Winkel m. ‘von zwei Wänden oder Geraden gebildete Ecke’, nur westgerm., ahd. winkil (8. Jh.), mhd. winkel ‘Winkel, Ecke’, mnd. ‘Winkel, Ecke, (geheimer) Raum, Versteck’, mnl. ‘Ecke, Spitze, Punkt, Speicher, Laden, Werkstatt’, nl. winkel ‘Laden, Geschäft’, aengl. wincel ‘Ecke’ (schwed. dän. vinkel aus dem Mnd.) gehört vielleicht mit dem Suffix germ. -ila- (*winkila-) zu winken (s. d.) und damit im Sinne von ‘Krümmung, Biegung, Knick, Ecke’ zu ie. *u̯eng- ‘gebogen sein’. Als Terminus der Geometrie ‘durch zwei in einer Ebene verlaufende, sich in einem Punkt schneidende Geraden entstandene Figur’ ist Winkel bereits mhd. gebräuchlich; dazu vgl. ahd. trī̌winkilī̌ f. oder n. ‘Dreieck’ (10. Jh.) und mhd. gerechter (‘rechter’) winkel (14. Jh.), frühnhd. rechter Winkel (16. Jh.), spitzer Winkel (15. Jh.), stumpfer winkel (um 1400). – wink(e)lig Adj. ‘(viele) Winkel habend’ (15. Jh.), sich im 19. Jh. gegen älteres winklicht, mhd. winkele(c)ht durchsetzend.
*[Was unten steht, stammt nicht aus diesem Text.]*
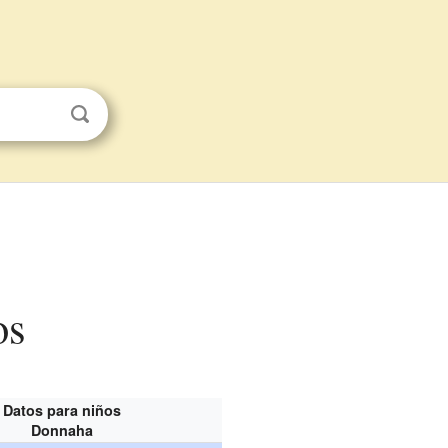
os
Datos para niños
Donnaha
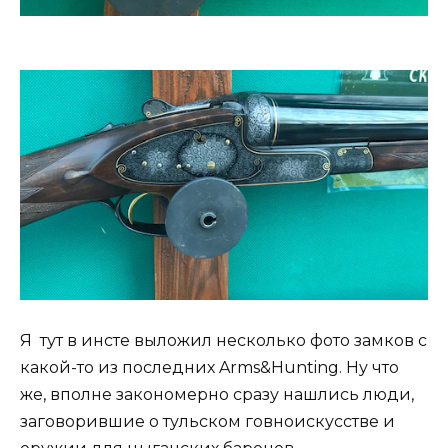
Я тут в инсте выложил несколько фото замков с
какой-то из последних Arms&Hunting. Ну что
же, вполне закономерно сразу нашлись люди,
заговорившие о тульском говноискусстве и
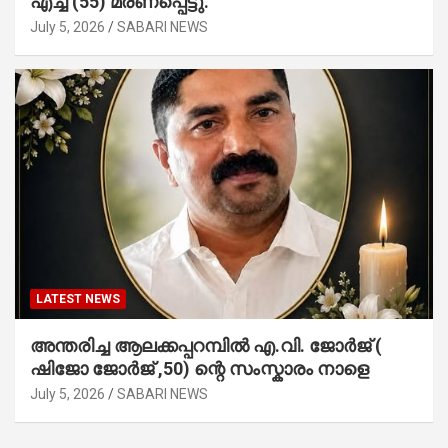
എച്ച് (55) മരണപ്പെട്ടു.
July 5, 2026
SABARI NEWS
LATEST NEWS
അന്തരിച്ച ആ​ല​ക്ക​പ്പ​റമ്പിൽ​ എ.​വി. ജോ​ർ​ജ് (
ഷിജോ ജോർജ് ,50) ന്റെ സംസ്കാരം നാളെ
July 5, 2026
SABARI NEWS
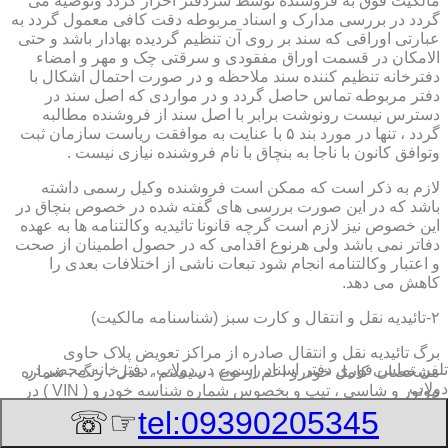
مالکیت فوق به فروشنده توسط سردفتر احراز گردد وتوصیه می
گردد در بررسی مدارک و اسناد مربوطه دقت کافی معمول گردد به
عبارتی اوراقی که سند بر روی آن تنظیم گردیده بهادار باشد و حتی
الامکان در قسمت اوراق مفقودی و سرقتی چک و مهر و امضاء
دفترخانه تنظیم کننده سند ملاحظه و در صورت احتمال اشکال با
دفتر مربوطه تماس حاصل گردد و در مواردی که اصل سند در
دسترس نیست رونوشت برابر با اصل سند از فروشنده مطالبه
گردد ، تنها در مورد بند ۵ با عنایت به موافقت ریاست سازمان ثبت
وتوافق کانون با ناجا به بنچاق با نام فروشنده نیازی نیست .
لازم به ذکر است که ممکن است فروشنده وکیل رسمی داشته
باشد که در این صورت بررسی های گفته شده در خصوص بنچاق در
این خصوص نیز لازم است گرچه قانونا تائیدیه وکالتنامه ها به عهده
دفاتر نمی باشد ولی هرنوع اقدامی که در حصول اطمینان از صحت
و اعتبار وکالتنامه انجام شود تبعات ناشی از اختلافات بعدی را
کاهش می دهد.
۲-تائیدیه نقل و انتقال و کارت سبز (شناسنامه مالکیت)
برگ تائیدیه نقل و انتقال صادره از مراکز تعویض پلاک حاوی
تلفن تماس فوری
دفتر اسناد رسمی در دولاب, دفترخانه,محضر در
مشخصات کامل خودرو اعم از نوع ، سیستم ، مدل ، رنگ ، شماره
دولاب
موتور و شاسی ، تیپ و بخصوس شماره شناسه خودرو ( VIN ) در
صدر صفحه و مشخصات فروشنده و خریدار اعم از مشخصات
☞☏
tel:09390205345
سجلی و شماره ملی و کدپستی و آدرس و شماره انتظامی
اختصاصی آنها با قسمت توضیحات برای هریک در قسمت انتهائی و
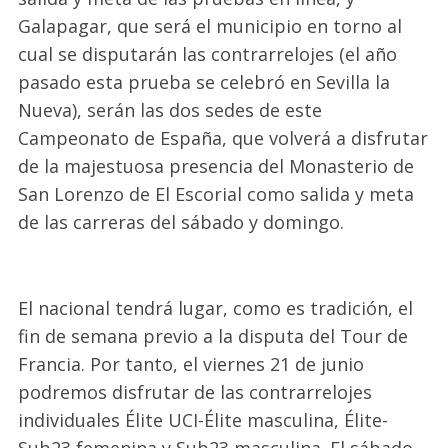
Galapagar, que será el municipio en torno al
cual se disputarán las contrarrelojes (el año
pasado esta prueba se celebró en Sevilla la
Nueva), serán las dos sedes de este
Campeonato de España, que volverá a disfrutar
de la majestuosa presencia del Monasterio de
San Lorenzo de El Escorial como salida y meta
de las carreras del sábado y domingo.
El nacional tendrá lugar, como es tradición, el
fin de semana previo a la disputa del Tour de
Francia. Por tanto, el viernes 21 de junio
podremos disfrutar de las contrarrelojes
individuales Élite UCI-Élite masculina, Élite-
Sub23 femenina y Sub23 masculina. El sábado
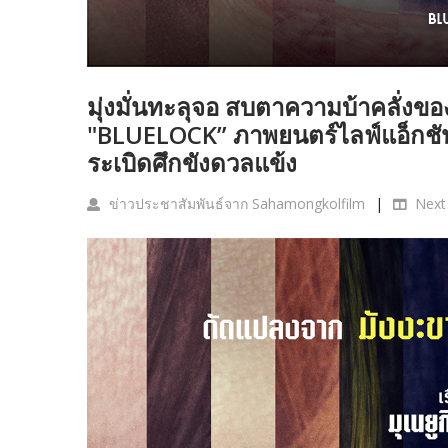
มุ่งมั่นทะลุจอ สบตาความบ้าคลั่งขอ
"BLUELOCK” ภาพยนตร์ไลฟ์แอ็กชัน
ระเบิดศึกขังดวลแข้ง
ข่าวประชาสัมพันธ์จาก Sahamongkolfilm
Next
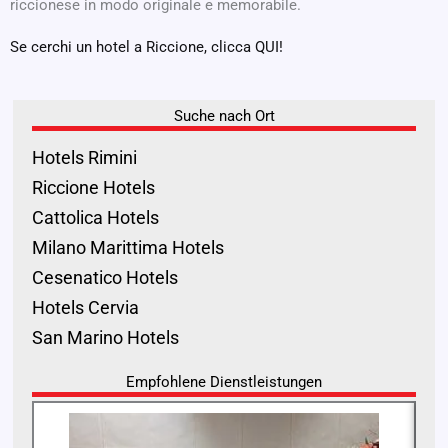
riccionese in modo originale e memorabile.
Se cerchi un hotel a Riccione, clicca QUI!
Suche nach Ort
Hotels Rimini
Riccione Hotels
Cattolica Hotels
Milano Marittima Hotels
Cesenatico Hotels
Hotels Cervia
San Marino Hotels
Empfohlene Dienstleistungen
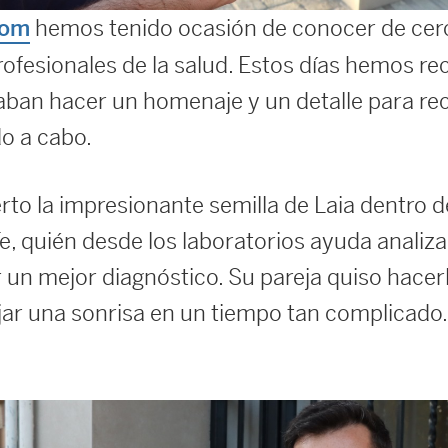
hemos tenido ocasión de conocer de cerc
com
rofesionales de la salud. Estos días hemos re
aban hacer un homenaje y un detalle para re
do a cabo.
to la impresionante semilla de Laia dentro de
 Fe, quién desde los laboratorios ayuda anali
 un mejor diagnóstico. Su pareja quiso hacerl
jar una sonrisa en un tiempo tan complicado.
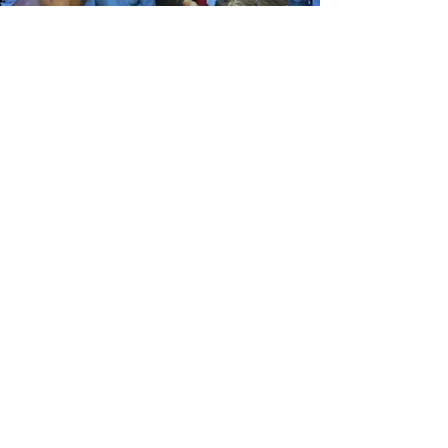
हमारा नज़रिया
हमारा मानना है कि अगर इन युवतियों को उचित
मार्गदर्शन मिलता है तो वे न केवल बेहतर नेता बल्कि
अद्भुत माताएं बन जाएंगी, जो पेशेवर शिक्षक के रूप में,
कई भावी पीढ़ियों को ज्ञान प्रदान कर सकती हैं और
ग्रामीण भारत में स्थितियों को सुधारने में मदद करने
में प्रमुख हितधारक बन सकती हैं।
हमें आज आपके
समर्थन की
आवश्यकता है!
दान करना
एमिनेन्ट गर्ल्स कॉलेज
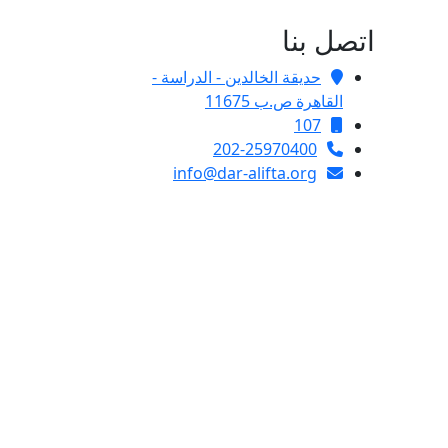
اتصل بنا
حديقة الخالدين - الدراسة -
القاهرة ص.ب 11675
107
202-25970400
info@dar-alifta.org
Winkeladvokat m. ‘schlechter, mäßiger Rechtsbeistand’, eigentlich ‘unbefugt und im Verborgenen arbeitender Advokat’ (18. Jh.). Winkelzug m., vorwiegend im Plural ‘Kniffe, geheime Machenschaften’ (16. Jh.); vgl. mnd. winkeltȫge Plur.